To demonstrate goodwill, Russia announced at the end of last week that it plans to withdraw a significant portion of its forces from Syria and to continue managing local cease-fire talks. The Russian websites Sputnik and Russia Today are already publishing reports about life “returning to normal” for Aleppo’s residents now the Syrian Army has seized the eastern part of the city. “The sounds of manufacturing in the factories are again echoing in the city’s alleyways,” proclaimed Sputnik, which augmented its article with pictures of bulldozers working to clear rubble. This is because the victory has to be presented as one of pure profit for the civilians, and the regime army the only path to hope.
But the pro-Russian sites aren’t the only ones reporting on positive change. The opposition website Enab Baladi tells of thousands of refugees who’ve begun returning to the eastern side of Aleppo, just like civilians who had fled from other cities such as Jarabulus and Azaz (where a terror attack last Saturday killed nearly 50 people), and other cities that had been captured by ISIS and were retaken by Turkish forces and the Free Syrian Army. Food shops have reopened in these areas, and refugees who fled to Turkey were permitted to return with their belongings and start rebuilding their homes – if they can afford to.
But the war is still far from over, with large areas still under the control of dozens of different militias, and President Bashar Assad has no intention of stopping at Aleppo. The next target is Idlib, which has recently taken in tens of thousands of people fleeing Aleppo, as well as many rebels.

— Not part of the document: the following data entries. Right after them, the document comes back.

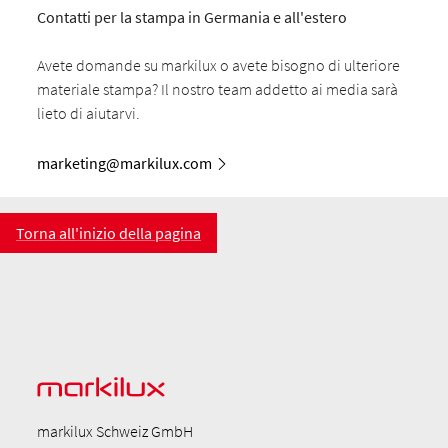
Contatti per la stampa in Germania e all'estero
Avete domande su markilux o avete bisogno di ulteriore
materiale stampa? Il nostro team addetto ai media sarà
lieto di aiutarvi.
marketing@markilux.com
Torna all'inizio della pagina
markilux Schweiz GmbH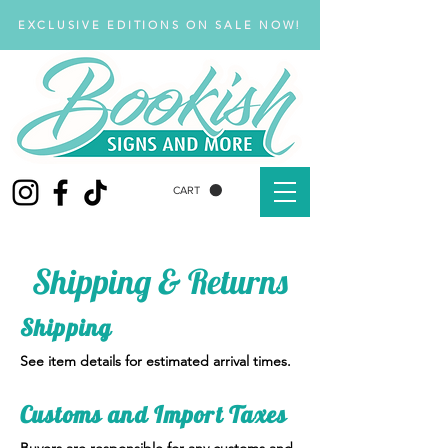
EXCLUSIVE EDITIONS ON SALE NOW!
CART
Shipping & Returns
Shipping
See item details for estimated arrival times.
Customs and Import Taxes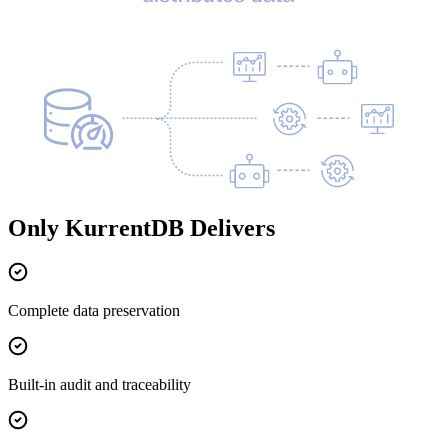
Only KurrentDB Delivers
Complete data preservation
Built-in audit and traceability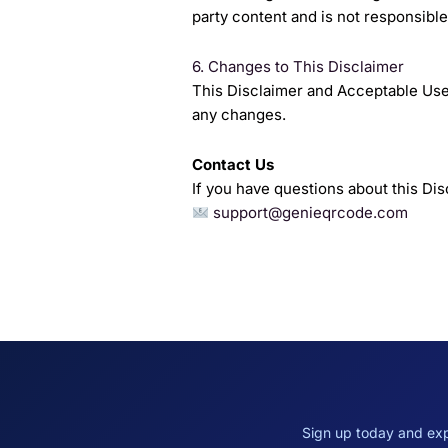
party content and is not responsible 
6. Changes to This Disclaimer
This Disclaimer and Acceptable Use
any changes.
Contact Us
If you have questions about this Dis
support@genieqrcode.com
Sign up today and exp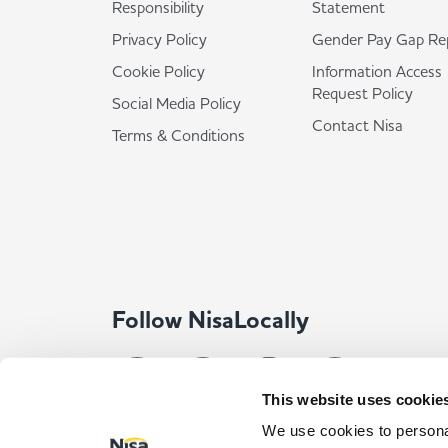
Responsibility
Statement
Privacy Policy
Gender Pay Gap Re
Cookie Policy
Information Access
Request Policy
Social Media Policy
Contact Nisa
Terms & Conditions
Follow NisaLocally
This website uses cookie
We use cookies to personal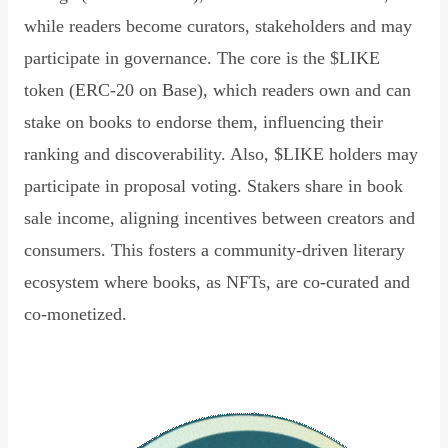
while readers become curators, stakeholders and may
participate in governance. The core is the $LIKE
token (ERC-20 on Base), which readers own and can
stake on books to endorse them, influencing their
ranking and discoverability. Also, $LIKE holders may
participate in proposal voting. Stakers share in book
sale income, aligning incentives between creators and
consumers. This fosters a community-driven literary
ecosystem where books, as NFTs, are co-curated and
co-monetized.
Read Declaration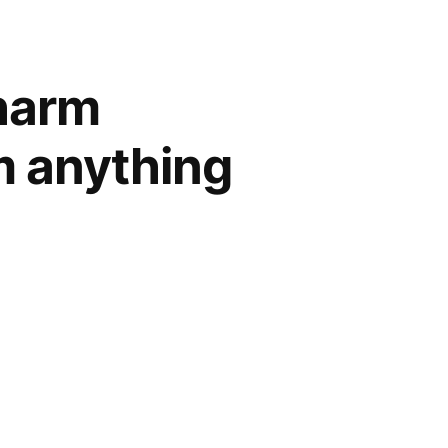
charm
m anything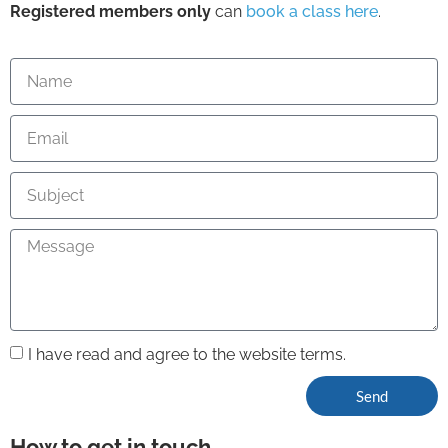
Registered members only
can
book a class here
.
I have read and agree to the website terms.
Send
How to get in touch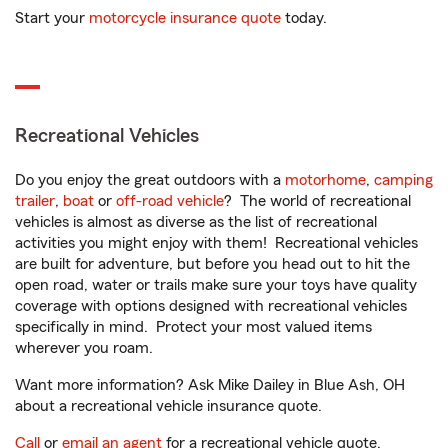
Start your
motorcycle insurance quote
today.
Recreational Vehicles
Do you enjoy the great outdoors with a
motorhome
,
camping
trailer
,
boat
or
off-road vehicle
? The world of recreational
vehicles is almost as diverse as the list of recreational
activities you might enjoy with them! Recreational vehicles
are built for adventure, but before you head out to hit the
open road, water or trails make sure your toys have quality
coverage with options designed with recreational vehicles
specifically in mind. Protect your most valued items
wherever you roam.
Want more information? Ask Mike Dailey in Blue Ash, OH
about a recreational vehicle insurance quote.
Call
or
email an agent
for a recreational vehicle quote.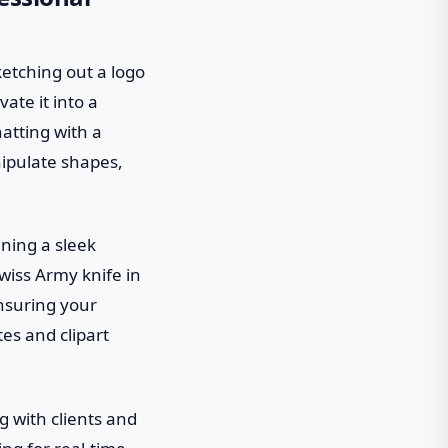
ketching out a logo
ate it into a
hatting with a
nipulate shapes,
gning a sleek
Swiss Army knife in
ensuring your
tes and clipart
g with clients and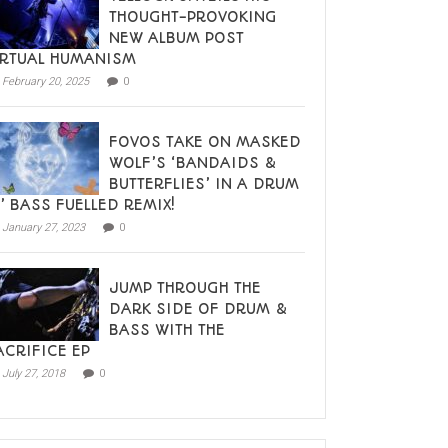
THOUGHT-PROVOKING
NEW ALBUM POST
IRTUAL HUMANISM
February 20, 2025
0
FOVOS TAKE ON MASKED
WOLF’S ‘BANDAIDS &
BUTTERFLIES’ IN A DRUM
N’ BASS FUELLED REMIX!
January 27, 2023
0
JUMP THROUGH THE
DARK SIDE OF DRUM &
BASS WITH THE
ACRIFICE EP
July 27, 2018
0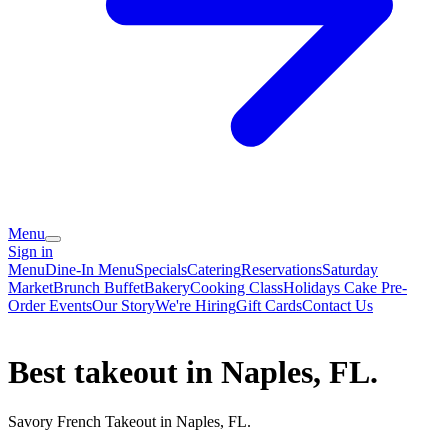
Menu
Sign in
Menu
Dine-In Menu
Specials
Catering
Reservations
Saturday
Market
Brunch Buffet
Bakery
Cooking Class
Holidays Cake Pre-
Order
Events
Our Story
We're Hiring
Gift Cards
Contact Us
Best takeout in Naples, FL.
Savory French Takeout in Naples, FL.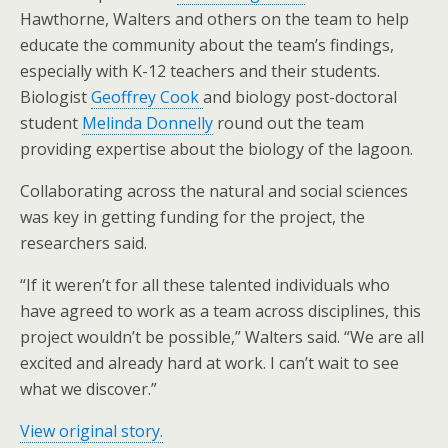
Hawthorne, Walters and others on the team to help
educate the community about the team’s findings,
especially with K-12 teachers and their students.
Biologist
Geoffrey Cook
and biology post-doctoral
student
Melinda Donnelly
round out the team
providing expertise about the biology of the lagoon.
Collaborating across the natural and social sciences
was key in getting funding for the project, the
researchers said.
“If it weren’t for all these talented individuals who
have agreed to work as a team across disciplines, this
project wouldn’t be possible,” Walters said. “We are all
excited and already hard at work. I can’t wait to see
what we discover.”
View original story.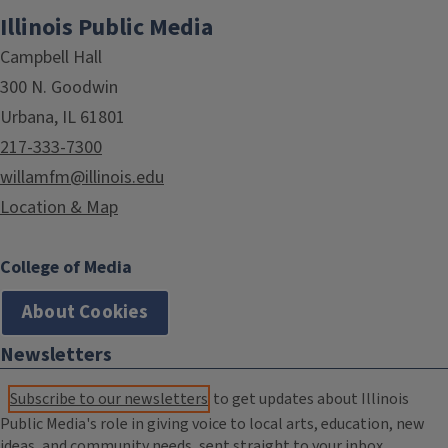
Illinois Public Media
Campbell Hall
300 N. Goodwin
Urbana, IL 61801
217-333-7300
willamfm@illinois.edu
Location & Map
College of Media
About Cookies
Newsletters
Subscribe to our newsletters
to get updates about Illinois
Public Media's role in giving voice to local arts, education, new
ideas, and community needs, sent straight to your inbox.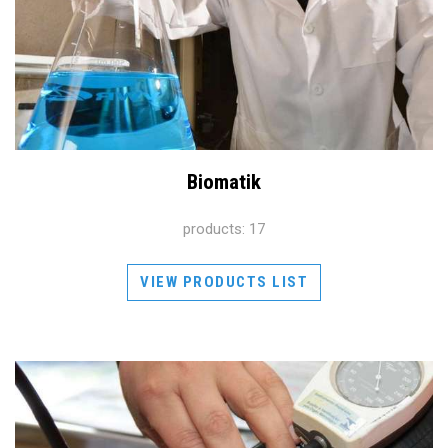
Biomatik
products: 17
VIEW PRODUCTS LIST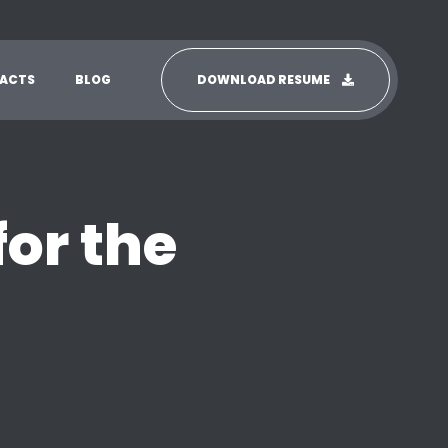
ACTS
BLOG
DOWNLOAD RESUME
for the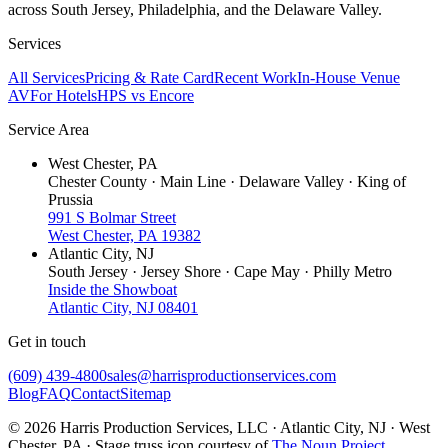
across South Jersey, Philadelphia, and the Delaware Valley.
Services
All Services
Pricing & Rate Card
Recent Work
In-House Venue
AV
For Hotels
HPS vs Encore
Service Area
West Chester, PA
Chester County · Main Line · Delaware Valley · King of
Prussia
991 S Bolmar Street
West Chester, PA 19382
Atlantic City, NJ
South Jersey · Jersey Shore · Cape May · Philly Metro
Inside the Showboat
Atlantic City, NJ 08401
Get in touch
(609) 439-4800
sales@harrisproductionservices.com
Blog
FAQ
Contact
Sitemap
© 2026 Harris Production Services, LLC · Atlantic City, NJ · West
Chester, PA · Stage truss icon courtesy of
The Noun Project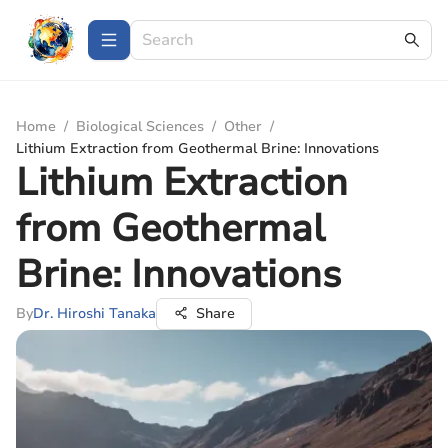
Home
/
Biological Sciences
/
Other
/
Lithium Extraction from Geothermal Brine: Innovations
Lithium Extraction
from Geothermal
Brine: Innovations
By
Dr. Hiroshi Tanaka
Share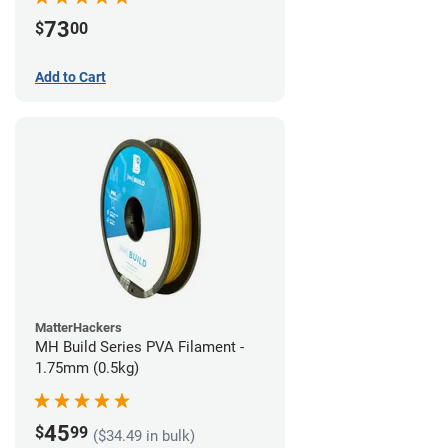
73
$
00
Add to Cart
MatterHackers
MH Build Series PVA Filament -
1.75mm (0.5kg)
45
$
99
($34.49 in bulk)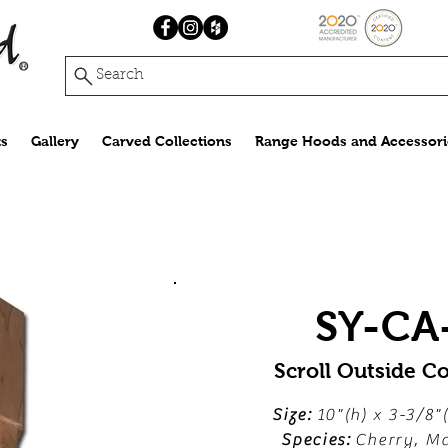
Search
s
Gallery
Carved Collections
Range Hoods and Accessori
SY-CA
Scroll Outside C
Size:
10"(h) x 3-3/8"
Species:
Cherry, Ma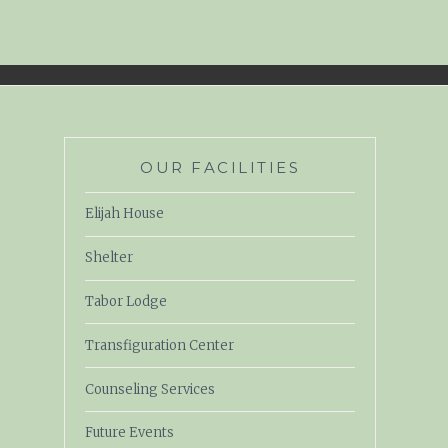
OUR FACILITIES
Elijah House
Shelter
Tabor Lodge
Transfiguration Center
Counseling Services
Future Events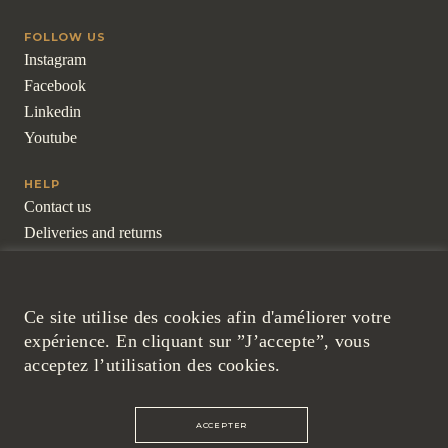
FOLLOW US
Instagram
Facebook
Linkedin
Youtube
HELP
Contact us
Deliveries and returns
Frequently asked questions
For professionals
Ce site utilise des cookies afin d'améliorer votre
LEGAL
expérience. En cliquant sur ”J’accepte”, vous
Legal Notice
acceptez l’utilisation des cookies.
Cookies and Confidentiality Policy
General Terms and Conditions
ACCEPTER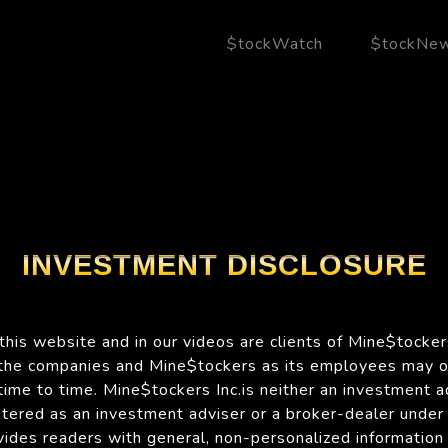
$tockWatch
$tockNe
INVESTMENT DISCLOSURE
his website and in our videos are clients of Mine$tockers
 the companies and Mine$tockers as its employees may 
time to time. Mine$tockers Inc.is neither an investment a
istered as an investment adviser or a broker-dealer under
des readers with general, non-personalized information 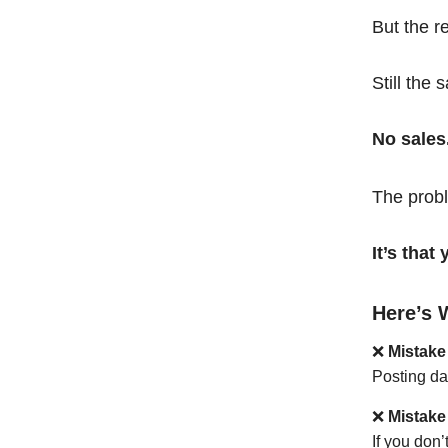
But the r
Still the 
No sales
The probl
It’s tha
Here’s 
❌
Mistake
Posting da
❌
Mistake
If you don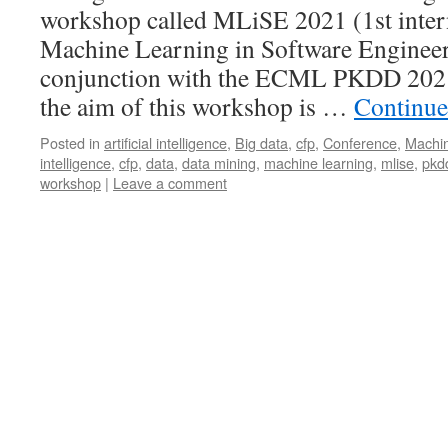
workshop called MLiSE 2021 (1st inter
Machine Learning in Software Engineeri
conjunction with the ECML PKDD 2021 
the aim of this workshop is …
Continue
Posted in
artificial intelligence
,
Big data
,
cfp
,
Conference
,
Machin
intelligence
,
cfp
,
data
,
data mining
,
machine learning
,
mlise
,
pkd
workshop
|
Leave a comment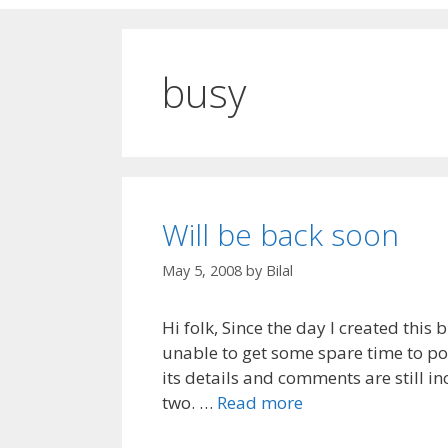
busy
Will be back soon
May 5, 2008
by
Bilal
Hi folk, Since the day I created this
unable to get some spare time to pos
its details and comments are still i
two. …
Read more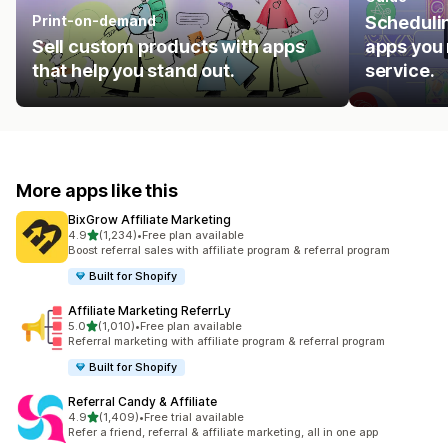
Print-on-demand
Schedulin
Sell custom products with apps
apps you 
that help you stand out.
service.
More apps like this
BixGrow Affiliate Marketing
out of 5 stars
4.9
(1,234)
•
Free plan available
1234 total reviews
Boost referral sales with affiliate program & referral program
Built for Shopify
Affiliate Marketing ReferrLy
out of 5 stars
5.0
(1,010)
•
Free plan available
1010 total reviews
Referral marketing with affiliate program & referral program
Built for Shopify
Referral Candy & Affiliate
out of 5 stars
4.9
(1,409)
•
Free trial available
1409 total reviews
Refer a friend, referral & affiliate marketing, all in one app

Turkey warned Assad over the weekend against trying to take Idlib, saying it would annul the cease-fire if that happened. And since Turkey and Russia are coordinating their moves in Syria, Assad may actually heed the Turkish warning. The question is what Russia will offer as a solution and incentive to the rebels to let the cities under their control revert to Assad. Will they adopt Sawah’s proposal – acknowledge their defeat and try to extract a maximum of assurances? Or will they try to keep their grip on their strongholds by force, until they are ultimately smashed by the regime and its partners?
In the past six years, nearly half of all Syrians have become stateless refugees and approximately 500,000 people have been killed. The nation has seemingly reached the limits of its endurance and readiness to mobilize against Assad. Logic would dictate that the rebel commanders now see a big flashing stop sign in front of them, but the same sign kept flashing during the 15 years of civil war in Lebanon and eight years of civil war in Afghanistan. Logic doesn’t necessarily have much of an effect on these civil wars. Nor does the advice of philosophers.